I don't see any burnt wires, but when the problem happened, my girlfriend says there was a burning smell, so something burned out somewhere. Just to review what I've tried... currently I have the drl control module (the circuit board behind the glove compartment) removed. I have the headlight switch unplugged. I have tested the tail light relay (the one that goes on the back of the fuse panel that is located behind the storage bin) by switching it with the rear defrost relay and the parking and tail lights still stay on. I currenly have that relay plugged in. I have tried removing the drl relay from under the hood, but the lights stayed on, so that relay is still in place. I tried removing the drl fuse from under the hood but the lights still stayed on so I left that in as well. I was in the process of tracing the green wire with a black stripe from the headlight switch to the drl relay. Unfortunately, I can't tell from the wiring schematic that Brad attached the true path of this wire. The diagram shows it going from the headlight switch (I have located it at this point) to the "daytime running light relay (main)" I can't tell if this means the relay under the hood, or the drl control module behind the glove box. (I'm also confused by the terminology of the drl control module behind the glove box, are you calling this a relay too or is there another relay there that is not the drl control module that I'm missing?) I have found the wire where it plugs into the drl control module, but I'm not sure if it is a direct a direct path from the headlight switch or if it goes through the fuse panel or out to the relay under the hood. (I did not see any green and black wire going into the relay under the hood)
Jumping this green and black wire would be simple if I can get confirmation that I need to jump it from the headlight switch directly to the drl control module behind the glove box with no stops in between. If this is what I need to do, I need to know if I then need to plug the headlight switch back in and reinstall the drl control module to verify that this corrected the problem. Sorry for the complicated explanation... I'm probably in over my head, but at this point it seems like a waste to put all the panels back on and take it to a mechanic!
Expert:  Ted Ritter replied 3 years ago.

Thanks for the reply. The DRL (main) is the one behind the glove box, did you locate the connector under the dash that has all the white/black wires going to it and is it in good condition, no overheating or corrosion?
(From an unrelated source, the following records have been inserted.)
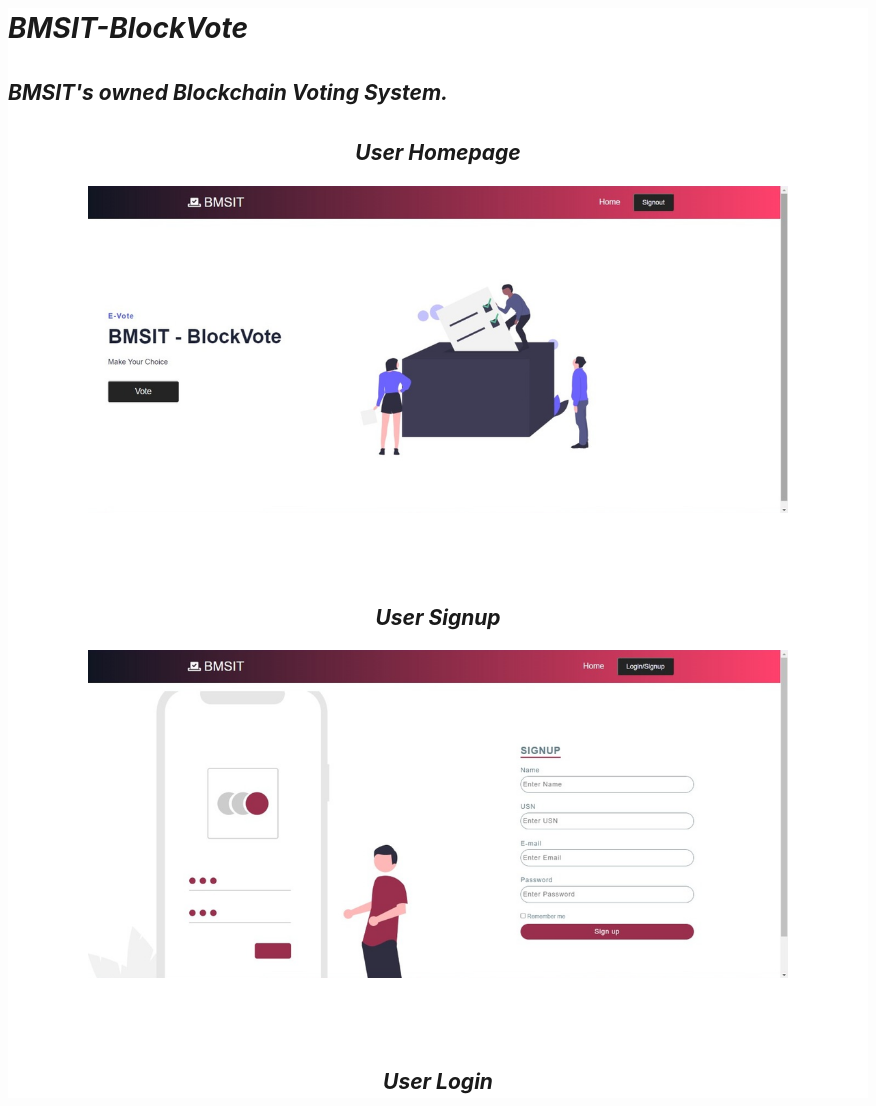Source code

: # <i>BMSIT-BlockVote<i>
<h2>BMSIT's owned Blockchain Voting System.</h2>

  <h2 align="center">User Homepage</h2>
  <p align="center"><img width="700px" src="https://github.com/DivyaKalash/BMSIT-BlockVote/blob/main/assets/user%20home.jpg"></p>
  <br><br>
  <h2 align="center">User Signup</h2>
  <p align="center"><img width="700px" src="https://github.com/DivyaKalash/BMSIT-BlockVote/blob/main/assets/user%20signup.jpg"></p>
  <br><br>
  <h2 align="center">User Login</h2>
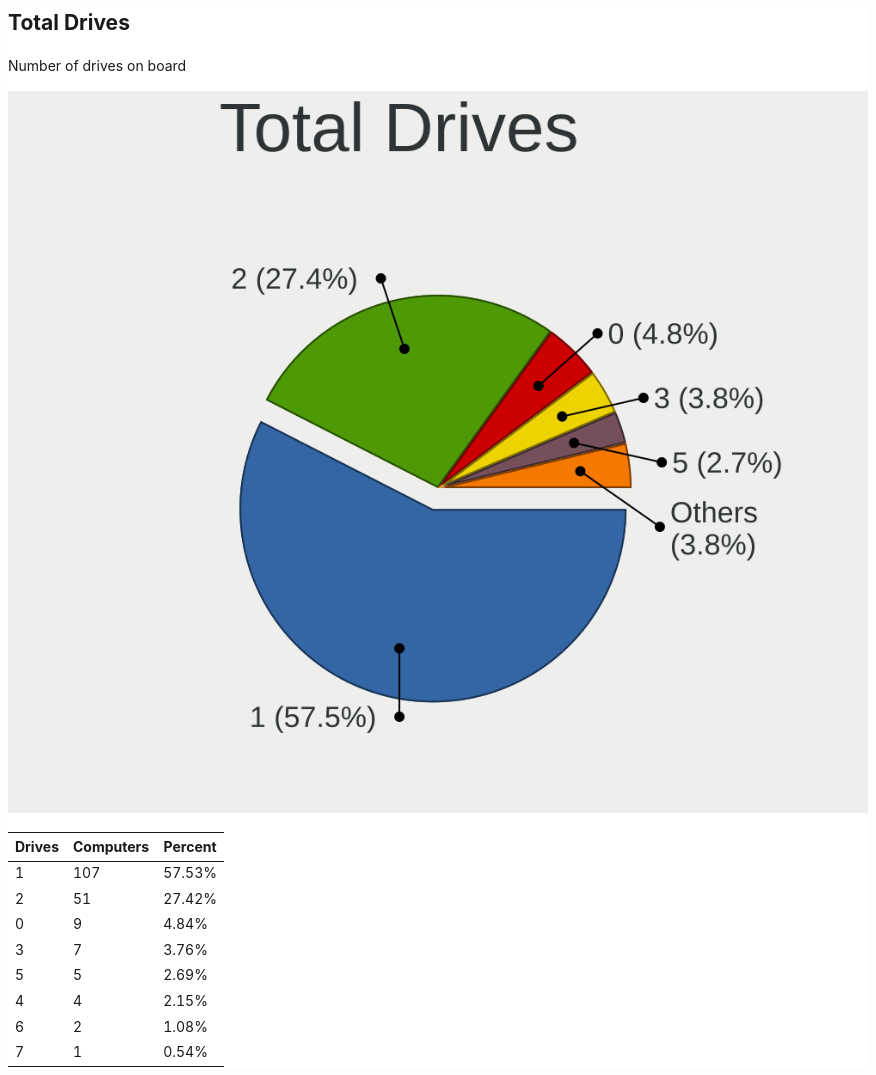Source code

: Total Drives
------------

Number of drives on board

![Total Drives](./images/pie_chart_bsd/node_total_drives.svg)


| Drives | Computers | Percent |
|--------|-----------|---------|
| 1      | 107       | 57.53%  |
| 2      | 51        | 27.42%  |
| 0      | 9         | 4.84%   |
| 3      | 7         | 3.76%   |
| 5      | 5         | 2.69%   |
| 4      | 4         | 2.15%   |
| 6      | 2         | 1.08%   |
| 7      | 1         | 0.54%   |
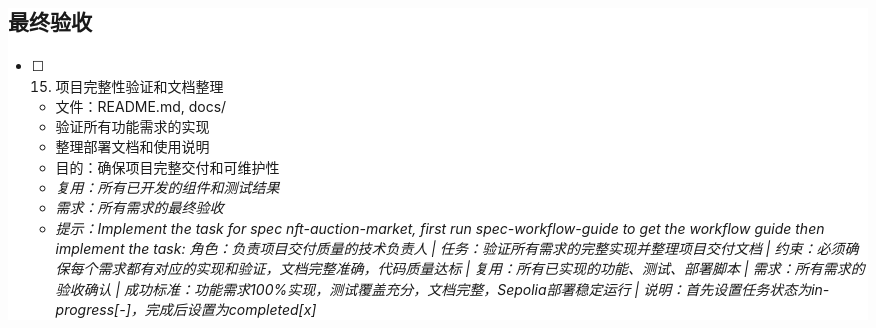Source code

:## 最终验收

- [ ] 15. 项目完整性验证和文档整理
  - 文件：README.md, docs/
  - 验证所有功能需求的实现
  - 整理部署文档和使用说明
  - 目的：确保项目完整交付和可维护性
  - _复用：所有已开发的组件和测试结果_
  - _需求：所有需求的最终验收_
  - _提示：Implement the task for spec nft-auction-market, first run spec-workflow-guide to get the workflow guide then implement the task: 角色：负责项目交付质量的技术负责人 | 任务：验证所有需求的完整实现并整理项目交付文档 | 约束：必须确保每个需求都有对应的实现和验证，文档完整准确，代码质量达标 | 复用：所有已实现的功能、测试、部署脚本 | 需求：所有需求的验收确认 | 成功标准：功能需求100%实现，测试覆盖充分，文档完整，Sepolia部署稳定运行 | 说明：首先设置任务状态为in-progress[-]，完成后设置为completed[x]_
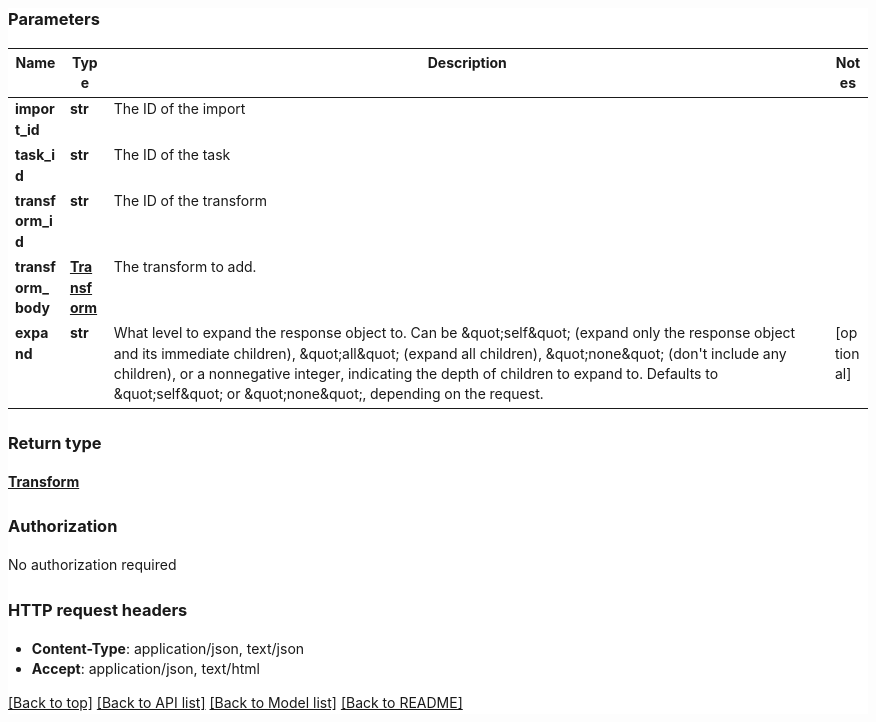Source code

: ### Parameters

Name | Type | Description  | Notes
------------- | ------------- | ------------- | -------------
 **import_id** | **str**| The ID of the import | 
 **task_id** | **str**| The ID of the task | 
 **transform_id** | **str**| The ID of the transform | 
 **transform_body** | [**Transform**](Transform.md)| The transform to add. | 
 **expand** | **str**| What level to expand the response object to. Can be \&quot;self\&quot; (expand only the response object and its immediate children), \&quot;all\&quot; (expand all children), \&quot;none\&quot; (don&#39;t include any children), or a nonnegative integer, indicating the depth of children to expand to. Defaults to \&quot;self\&quot; or \&quot;none\&quot;, depending on the request. | [optional] 

### Return type

[**Transform**](Transform.md)

### Authorization

No authorization required

### HTTP request headers

 - **Content-Type**: application/json, text/json
 - **Accept**: application/json, text/html

[[Back to top]](#) [[Back to API list]](../README.md#documentation-for-api-endpoints) [[Back to Model list]](../README.md#documentation-for-models) [[Back to README]](../README.md)

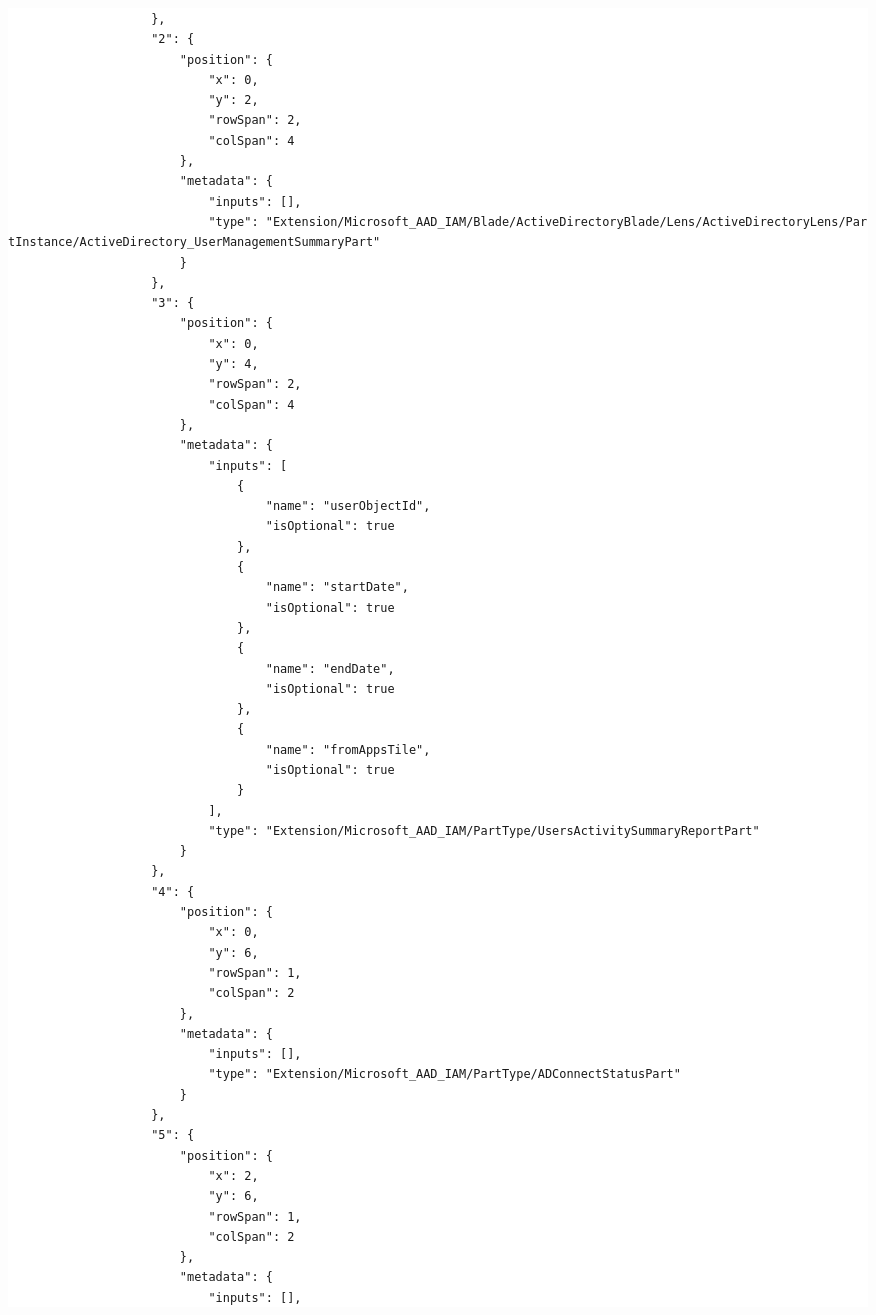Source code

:                         },
                        "2": {
                            "position": {
                                "x": 0,
                                "y": 2,
                                "rowSpan": 2,
                                "colSpan": 4
                            },
                            "metadata": {
                                "inputs": [],
                                "type": "Extension/Microsoft_AAD_IAM/Blade/ActiveDirectoryBlade/Lens/ActiveDirectoryLens/PartInstance/ActiveDirectory_UserManagementSummaryPart"
                            }
                        },
                        "3": {
                            "position": {
                                "x": 0,
                                "y": 4,
                                "rowSpan": 2,
                                "colSpan": 4
                            },
                            "metadata": {
                                "inputs": [
                                    {
                                        "name": "userObjectId",
                                        "isOptional": true
                                    },
                                    {
                                        "name": "startDate",
                                        "isOptional": true
                                    },
                                    {
                                        "name": "endDate",
                                        "isOptional": true
                                    },
                                    {
                                        "name": "fromAppsTile",
                                        "isOptional": true
                                    }
                                ],
                                "type": "Extension/Microsoft_AAD_IAM/PartType/UsersActivitySummaryReportPart"
                            }
                        },
                        "4": {
                            "position": {
                                "x": 0,
                                "y": 6,
                                "rowSpan": 1,
                                "colSpan": 2
                            },
                            "metadata": {
                                "inputs": [],
                                "type": "Extension/Microsoft_AAD_IAM/PartType/ADConnectStatusPart"
                            }
                        },
                        "5": {
                            "position": {
                                "x": 2,
                                "y": 6,
                                "rowSpan": 1,
                                "colSpan": 2
                            },
                            "metadata": {
                                "inputs": [],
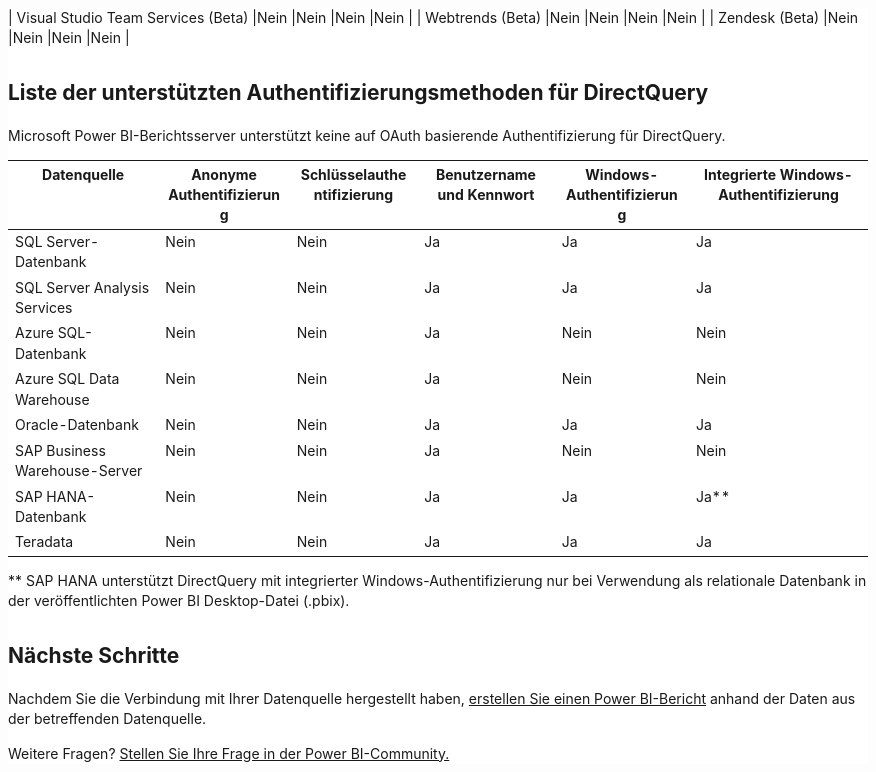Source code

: | Visual Studio Team Services (Beta) |Nein |Nein |Nein |Nein |
| Webtrends (Beta) |Nein |Nein |Nein |Nein |
| Zendesk (Beta) |Nein |Nein |Nein |Nein |

## <a name="list-of-supported-authentication-methods-for-directquery"></a>Liste der unterstützten Authentifizierungsmethoden für DirectQuery

Microsoft Power BI-Berichtsserver unterstützt keine auf OAuth basierende Authentifizierung für DirectQuery.

| **Datenquelle** | **Anonyme Authentifizierung** | **Schlüsselauthentifizierung** | **Benutzername und Kennwort** | **Windows-Authentifizierung** | **Integrierte Windows-Authentifizierung** |
| --- | --- | --- | --- | --- | --- |
| SQL Server-Datenbank |Nein |Nein |Ja |Ja |Ja |
| SQL Server Analysis Services |Nein |Nein |Ja |Ja |Ja |
| Azure SQL-Datenbank |Nein |Nein |Ja |Nein |Nein |
| Azure SQL Data Warehouse |Nein |Nein |Ja |Nein |Nein |
| Oracle-Datenbank |Nein |Nein |Ja |Ja |Ja |
| SAP Business Warehouse-Server |Nein |Nein |Ja |Nein |Nein |
| SAP HANA-Datenbank |Nein |Nein |Ja |Ja |Ja** |
| Teradata |Nein |Nein |Ja |Ja |Ja |

** SAP HANA unterstützt DirectQuery mit integrierter Windows-Authentifizierung nur bei Verwendung als relationale Datenbank in der veröffentlichten Power BI Desktop-Datei (.pbix).

## <a name="next-steps"></a>Nächste Schritte
Nachdem Sie die Verbindung mit Ihrer Datenquelle hergestellt haben, [erstellen Sie einen Power BI-Bericht](quickstart-create-powerbi-report.md) anhand der Daten aus der betreffenden Datenquelle.

Weitere Fragen? [Stellen Sie Ihre Frage in der Power BI-Community.](https://community.powerbi.com/)

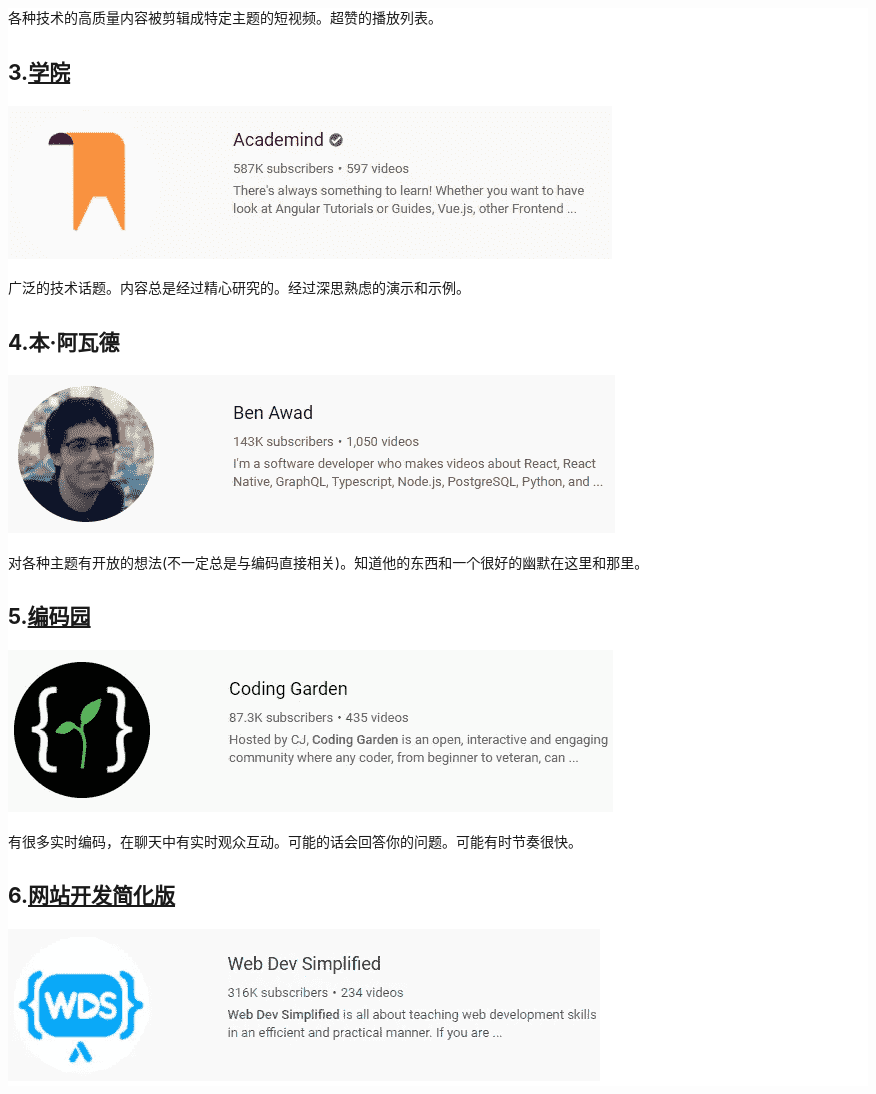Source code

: 各种技术的高质量内容被剪辑成特定主题的短视频。超赞的播放列表。

## 3.[学院](https://www.youtube.com/channel/UCSJbGtTlrDami-tDGPUV9-w)

![](img/49c2d71b056fca7d957c54669d5b33ff.png)

广泛的技术话题。内容总是经过精心研究的。经过深思熟虑的演示和示例。

## 4.本·阿瓦德

![](img/bba39e765fb595049a6402493c69f04f.png)

对各种主题有开放的想法(不一定总是与编码直接相关)。知道他的东西和一个很好的幽默在这里和那里。

## 5.[编码园](https://www.youtube.com/channel/UCLNgu_OupwoeESgtab33CCw)

![](img/b2e6f0e81a77403247cbb1987f586106.png)

有很多实时编码，在聊天中有实时观众互动。可能的话会回答你的问题。可能有时节奏很快。

## 6.[网站开发简化版](https://www.youtube.com/channel/UCFbNIlppjAuEX4znoulh0Cw)

![](img/66104337f796c6083fac7639839ebc8b.png)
I won;t be able to get back until later this afternoon, I have an appointment to keep. I'll take a look at the wiring diagram later but just wanted to make sure those ground connections are intact.

Customer: replied 3 years ago.
I don't see any signs of corrosion on the ground that is underneath the passenger side door, nor do I see any evidence of burnt wires going into the main fuse panel.
Expert:  Ted Ritter replied 3 years ago.

That's what i was afraid of, I think the problem is internal to the junction block where the relays and fuses are, there is an integration relay on this junction block as well, I would try replacing the entire junction block/integration relay unit.